(Exercise set)
**a)** Decide whether each statement agrees with the typhoon report. Answer yes or no for each, and quote the deciding words from the report exactly.
(i) Mar Roxas said 4,919 people were killed on Leyte, Samar and nearby islands.
(ii) According to Eduardo del Rosario, 290 people died in the northern Philippines.
(iii) Typhoon Haiyan struck the regions a month ago.
**b)** According to the typhoon report, how many people are still missing?
**c)** Pick up the typhoon report where it stops and write the next part.

*** Opening of Given text ***

The death toll from one of the strongest typhoons on record has risen above 5,000 and is likely to climb further, Philippine officials say.

4 million people displaced and 13 million affected, according to Canadian estimates

The death toll from one of the strongest typhoons on record has risen above 5,000 and is likely to climb further, although recovery efforts are beginning to take hold, Philippine officials said Friday.

Interior Secretary Mar Roxas said 4,919 people were killed on Leyte, Samar and nearby islands in the Eastern Visayas region. Civil Defence Chief Eduardo del Rosario said 290 others died in other parts of the central and southern Philippines.

The regions were battered two weeks ago by fierce winds and tsunami-like storm surges from Typhoon Haiyan, locally called Yolanda.

Del Rosario said there are 1,611 people still missing.

Typhoon survivors wait for relief supplies at a distribution centre in central Philippines Friday. The death toll from Typhoon Haiyan has risen past 5,000 people, officials say. (Bullit Marquez/Associated Press)

"That is the sad record of Yolanda's passage through our country," Roxas said. But he added that the worst is over.

*** Close of Given text ***
*** Opening of Excerpted records ***

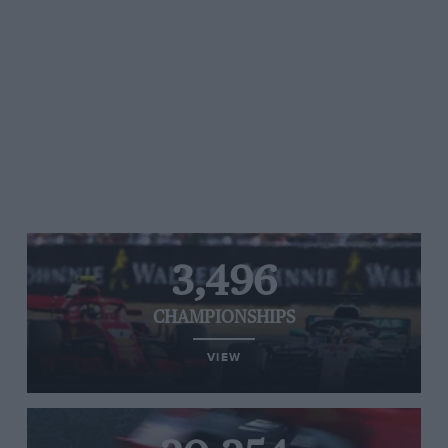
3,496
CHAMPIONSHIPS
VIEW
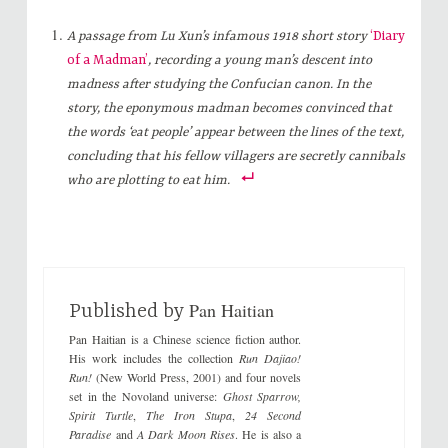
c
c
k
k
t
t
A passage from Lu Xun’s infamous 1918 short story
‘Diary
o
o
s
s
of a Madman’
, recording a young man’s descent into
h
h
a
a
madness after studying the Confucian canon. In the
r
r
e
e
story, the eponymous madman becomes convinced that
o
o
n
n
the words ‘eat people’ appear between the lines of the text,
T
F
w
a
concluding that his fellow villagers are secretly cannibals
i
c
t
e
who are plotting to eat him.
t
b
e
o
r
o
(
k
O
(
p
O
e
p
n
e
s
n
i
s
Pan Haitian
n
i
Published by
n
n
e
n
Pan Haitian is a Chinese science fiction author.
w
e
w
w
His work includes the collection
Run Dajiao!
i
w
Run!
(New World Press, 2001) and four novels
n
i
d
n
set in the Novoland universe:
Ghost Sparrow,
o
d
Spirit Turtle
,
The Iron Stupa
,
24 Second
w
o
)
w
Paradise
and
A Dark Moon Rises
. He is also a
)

*** Close of Excerpted records ***
*** Opening of Excerpted records ***

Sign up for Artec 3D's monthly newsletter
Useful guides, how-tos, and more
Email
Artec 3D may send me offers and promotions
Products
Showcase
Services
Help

*** Close of Excerpted records ***
*** Opening of Excerpted records ***

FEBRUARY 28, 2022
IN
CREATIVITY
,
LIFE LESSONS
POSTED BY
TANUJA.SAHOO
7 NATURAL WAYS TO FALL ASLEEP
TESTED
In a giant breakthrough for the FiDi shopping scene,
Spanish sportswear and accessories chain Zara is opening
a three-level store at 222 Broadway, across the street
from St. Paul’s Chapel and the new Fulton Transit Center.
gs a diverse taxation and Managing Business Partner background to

*** Close of Excerpted records ***

(Expected responses)
**a)**
(i) Yes: "Interior Secretary Mar Roxas said 4,919 people were killed on Leyte, Samar and nearby islands in the Eastern Visayas region."
(ii) No: "Civil Defence Chief Eduardo del Rosario said 290 others died in other parts of the central and southern Philippines."
(iii) No: "The regions were battered two weeks ago by fierce winds and tsunami-like storm surges from Typhoon Haiyan"

**b)** 1,611 people are still missing.

**c)**
He likened the region to a patient that has been moved out of the emergency room into an intensive care unit.

"We have overcome the most difficult part," he said. "In the first week we can say we were in the emergency room ... this second week we are now in the ICU, still critical but stabilized."

He said the hard-hit Leyte provincial capital of Tacloban reported 1,725 dead. "I believe this number in Tacloban city is not yet final," he said.

Most of the bodies have been buried in mass graves, many of them unidentified, he said.

"It is possible that some of the missing are among the unidentified," he said.

Journalists in Tacloban say the stench of death from piles of debris, upturned vehicles and remnants of what once were homes indicatethat bodies remain trapped underneath.

Roxas said the situation was stabilizing, with major roads on Samar and Leyte cleared of debris and some banks, grocery stores and gas stations now open.

More troops and police have been brought to the region from other parts of the country to beef up law and order.

The airport in Tacloban, the regional hub, and its seaport are operating.

"There is no more looting," he said. "We are now heading to recovery and reconstruction."

Haiyan hit the eastern seaboard of the Philippines on Nov. 8 and quickly barrelled across its central islands, packing winds of 235 kilometresper hour and gusts of up to 275 kilometres per hour, with a storm surge of sixmetres.

Even though authorities evacuated about 800,000 people ahead of the typhoon, the death toll was high because many evacuation centres schools, churches and government buildings could not withstand the winds and water. Officials said people who sought shelter in the buildings drowned or were swept away.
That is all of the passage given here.